No clubs have met as often over the last 20 years as Liverpool and Chelsea. Their Anfield meeting on Tuesday – coincidentally the clubs should have met in the Premier League this past weekend – will be their 32nd in all competitions. Chelsea capitalised on that familiarity by scoring early in each half through Ramires and Drogba.
But just when they looked poised for a repeat of their five-goal demolition of Tottenham in the semi-final so they were betrayed by their veteran legs and season’s fatigue.
Liverpool, desperately poor until then, brought on big Andy Carroll up front and he scored a superb goal to set up a lively last halfhour. Kenny Dalglish’s men raised the tempo of the game, forged forward and had Chelsea rocking.
The decisive moment came in the 82nd minute when Carroll claimed an equaliser after keeper Petr Cech pushed his header against the underside of the bar. However, TV replays showed the ball did not cross the goal-line and Chelsea surved to claim their fourth FA Cup in six years.

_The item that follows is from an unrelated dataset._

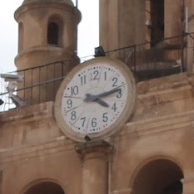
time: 4:13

They extended various other records along the way:
Drogba scored a record fourth goal in four winning FA Cup Finals and his eighth goal in seven Wembley finals (including three in the League Cup);
Ashley Cole collected a record-extending seventh winner’s medal;
the magnificent John Terry became the first captain to raise the Cup four times for one club; and
Di Matteo became the first scorer of an FA Cup-winning goal to win as a manager in more than 80 years and the third Italian manager in three years to win the Cup (after Carlo Ancelotti and Roberto Mancini).
All very impressive. But Bayern’s spies will have left Wembley satisfied in the knowledge that Terry and Ramires will miss Munich and that they can exploit an ageing Chelsea’s vulnerability in the last halfhour.
FA Cup Final
Chelsea 2 (Ramires 11, Drogba 52)
Liverpool 1 (Carroll 64)
HT: 2-0, Att: 89,102. Ref: Dowd
Chelsea: Cech – Bosingwa, Ivanovic, Terry, Cole – Mikel – Ramires (76. Meireles), Mata (Malouda 90), Lampard – Kalou, Drogba.
Liverpool: Reina – Johnson, Skrtel, Agger, Jose Enrique – Spearing (55. Carroll) – Bellamy (Kuyt 78), Gerrard, Henderson, Downing – Suarez.